= Page excerpt =
Songwriting Advice
How to Write Complextro Songs
Complextro is electronic music with an attention deficit disorder that somehow still sounds cohesive. Think rapid-fire synth chops, aggressive basses, jittery glitch motifs, and production so tight you can hear your neighbor judging you. This guide is for producers who want to build complextro tracks that hit like a power chord and groove like a caffeinated robot.
Quick Links to Useful Sections
- What Is Complextro
- Core Elements of a Complextro Track
- Why Complextro Works
- Essential Tools and Plugins
- Sound Design: Building Blocks
- Designing Leads and Plucks
- Designing Midrange Grit
- Sub Bass and Low End
- Chopping, Stuttering, and Glitch Techniques
- Sample Chopping Workflow
- Stutter Edits
- Granular and Buffer Based Tricks
- Programming Drums and Groove
- Kick and Low End
- Snares, Claps, and Snaps
- Hi Hats and Percussion
- Swing and Groove
- Arrangement and Energy Flow
- Typical Arrangement
- Automation as an Arrangement Tool
- Mixing Complextro
- Frequency Slotting
- Sidechain and Ducking
- Stereo Placement and Width
- Bus Processing and Glue
- Mastering Considerations
- Workflow and Session Templates
- Speed Hacks
- Collaboration and Live Performance
- Common Mistakes and Fixes
- Advanced Techniques
- Formant Shifting
- Granular Resynthesis for Leads
- Parallel Multiband Processing
- Practice Exercises and Prompts
- One Hour Complextro
- Sound Bank Challenge
- Micro Automation Drill
- Breaking Down a Sample Track
- Action Plan You Can Use Right Now
- Frequently Asked Questions
You will learn what complextro actually means, what elements make it feel alive, how to design the core sounds, how to arrange the energy, and how to mix so the chaos reads as purpose. I will explain acronyms and technical terms in plain language and give real world scenarios so you can apply each technique in a session and finish tracks faster.

= Problem requirements =
According to the complextro guide, what will it explain in plain language? Please rely only on the complextro guide for this, not on the entries.

= Provided data =
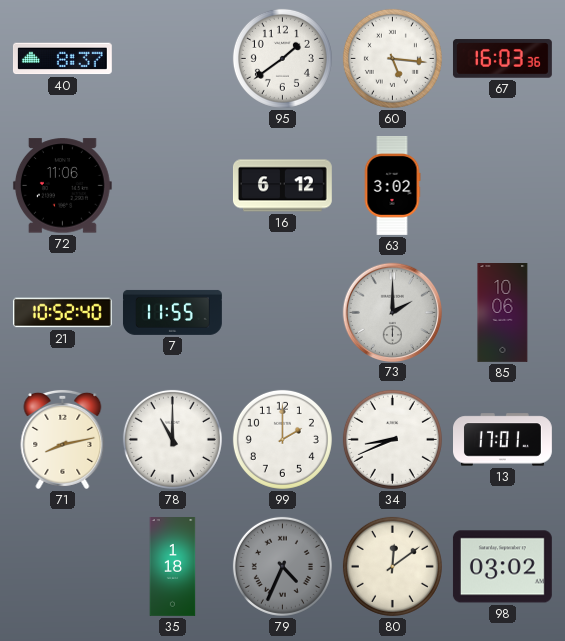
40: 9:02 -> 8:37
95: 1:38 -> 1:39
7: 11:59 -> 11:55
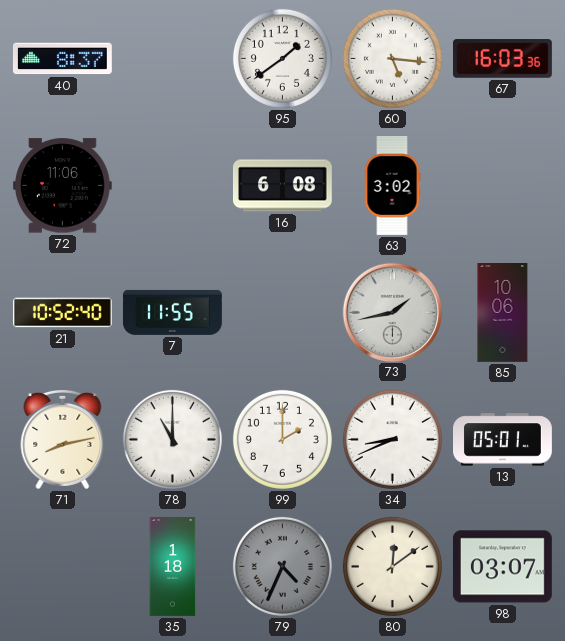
16: 6:12 -> 6:08
73: 2:00 -> 1:43
13: 17:01 -> 05:01
98: 03:02 -> 03:07
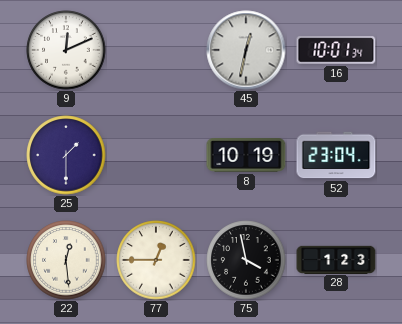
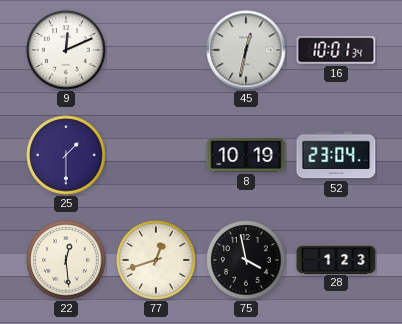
77: 12:45 -> 12:42
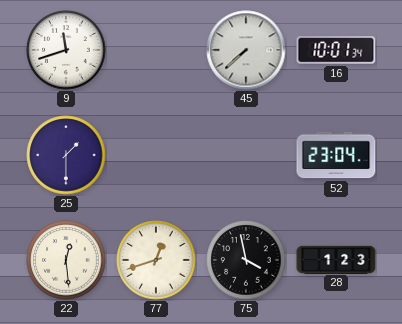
9: 12:11 -> 11:42
45: 12:32 -> 7:38
8: 10:19 -> none
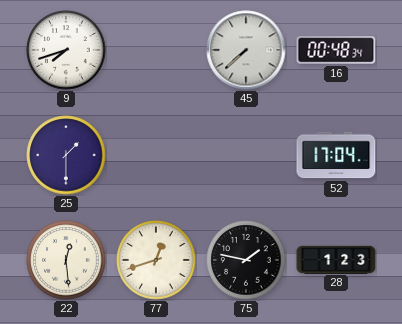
9: 11:42 -> 7:42
16: 10:01 -> 00:48
52: 23:04 -> 17:04
75: 3:58 -> 1:47
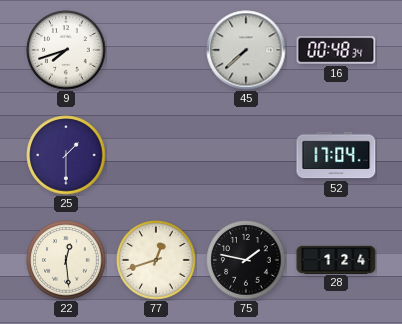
28: 1:23 -> 1:24
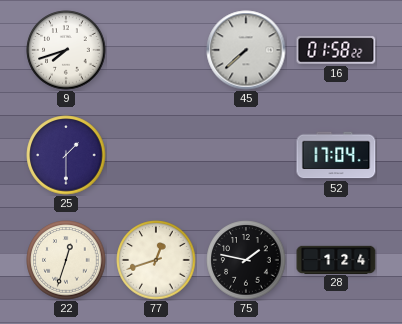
16: 00:48 -> 01:58
22: 12:29 -> 12:33
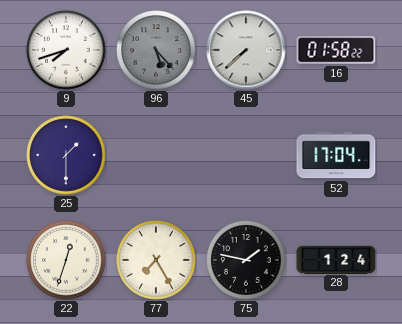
96: none -> 5:23
77: 12:42 -> 7:25
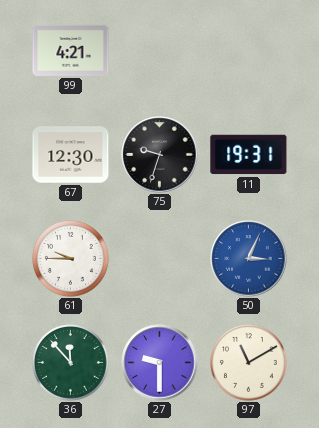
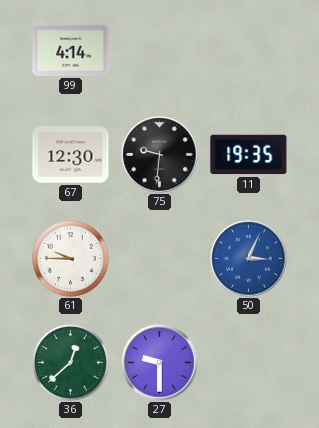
99: 4:21 -> 4:14
75: 9:33 -> 9:31
11: 19:31 -> 19:35
36: 11:53 -> 12:38
97: 11:10 -> none
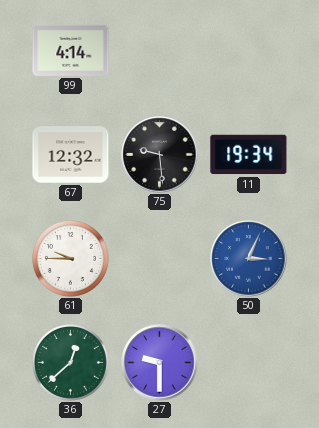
67: 12:30 -> 12:32
75: 9:31 -> 9:29
11: 19:35 -> 19:34
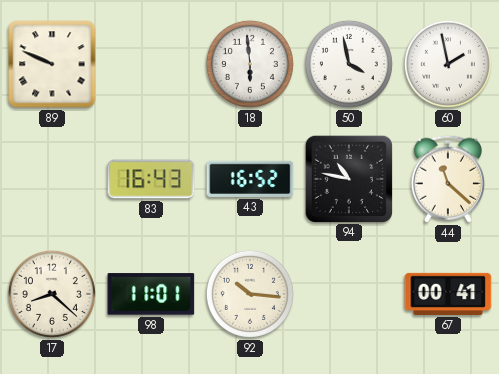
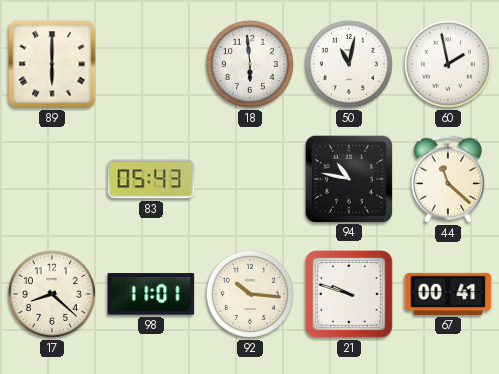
89: 9:49 -> 6:00
50: 3:58 -> 11:02
83: 16:43 -> 05:43
43: 16:52 -> none
21: none -> 9:48
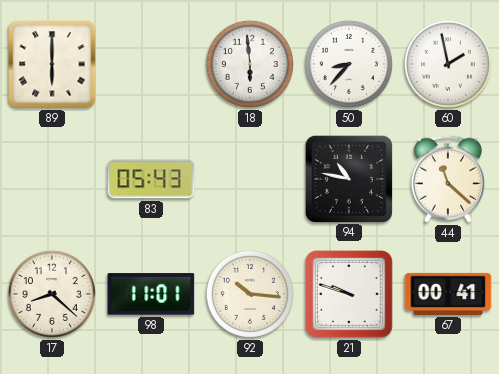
50: 11:02 -> 8:37
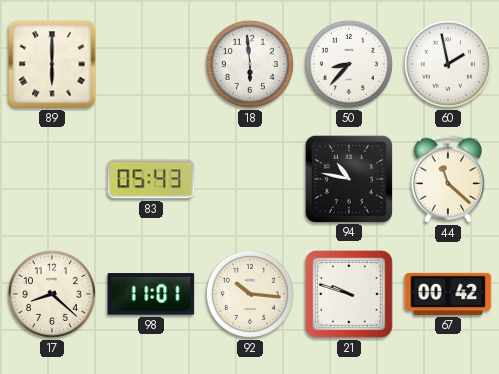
67: 00:41 -> 00:42
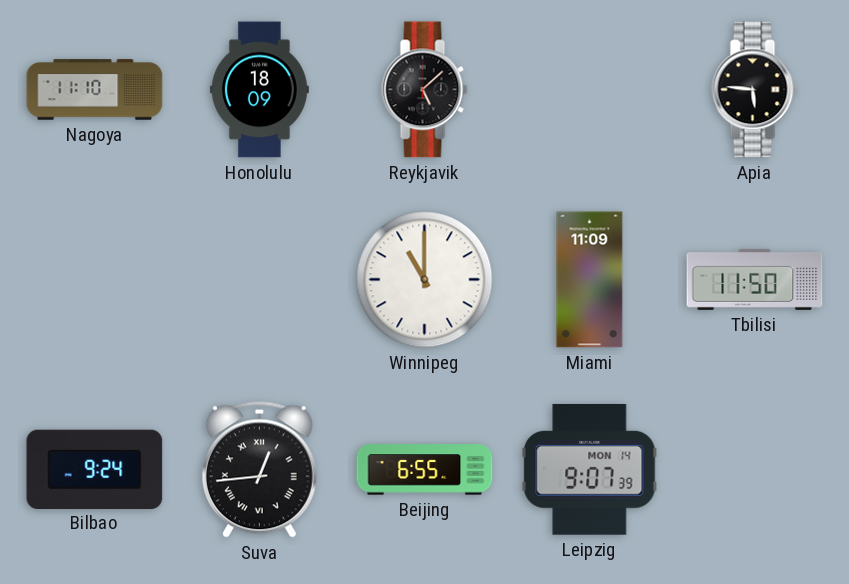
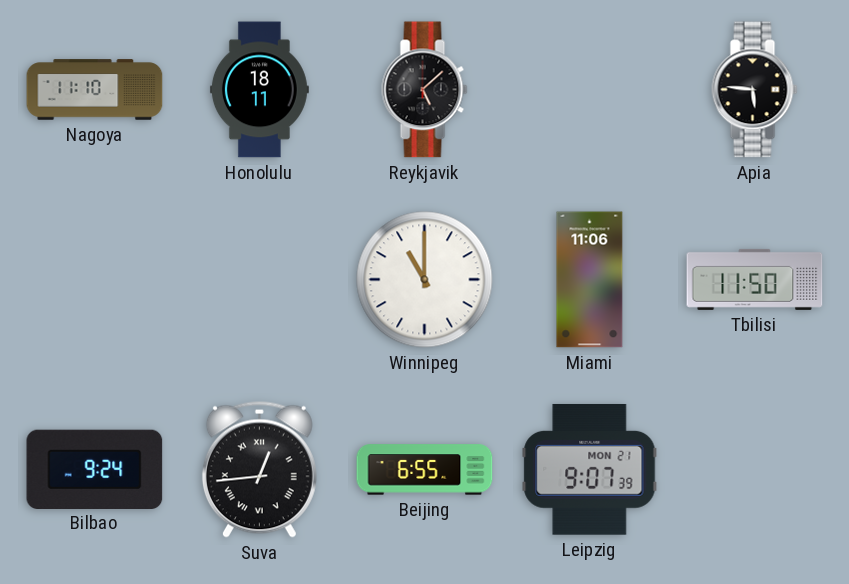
Honolulu: 18:09 -> 18:11
Miami: 11:09 -> 11:06
Leipzig date: MON 14 -> MON 21
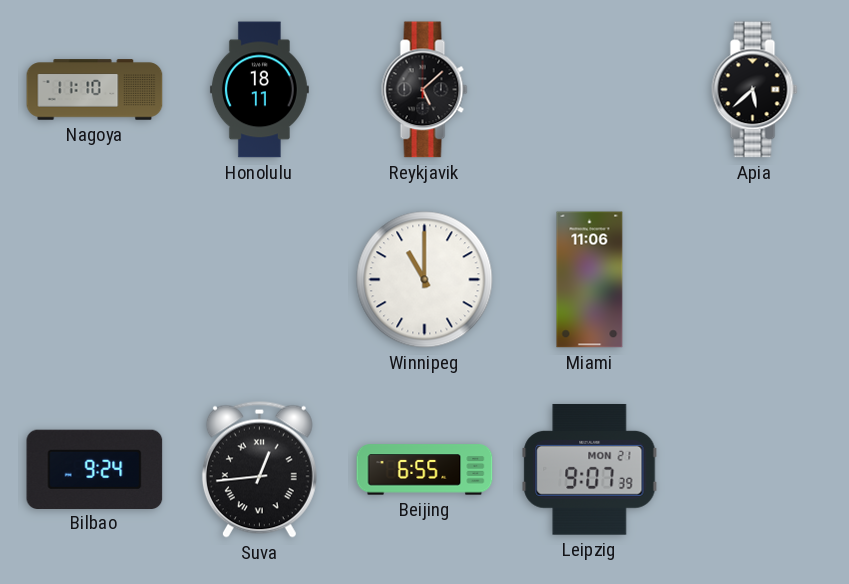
Apia: 5:46 -> 5:38
Tbilisi: 11:50 -> none
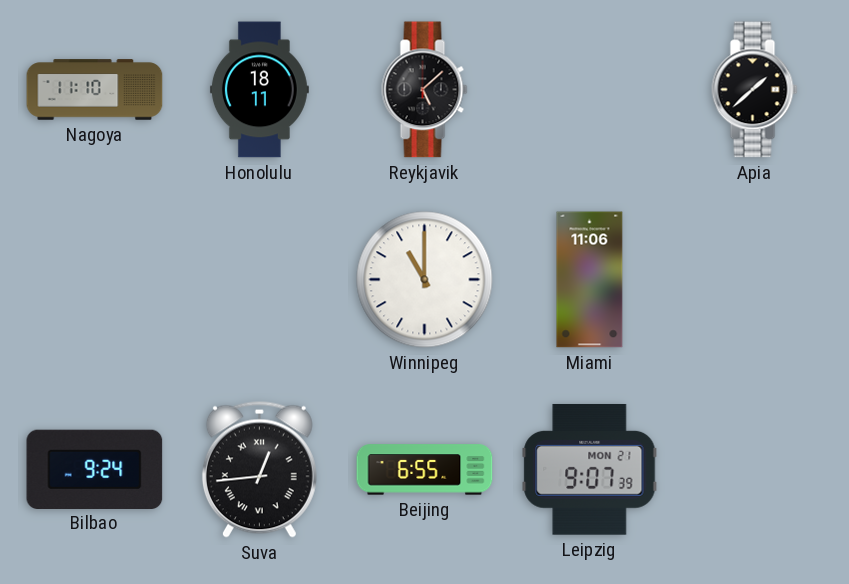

= Completed task =
Acronyms and technical terms.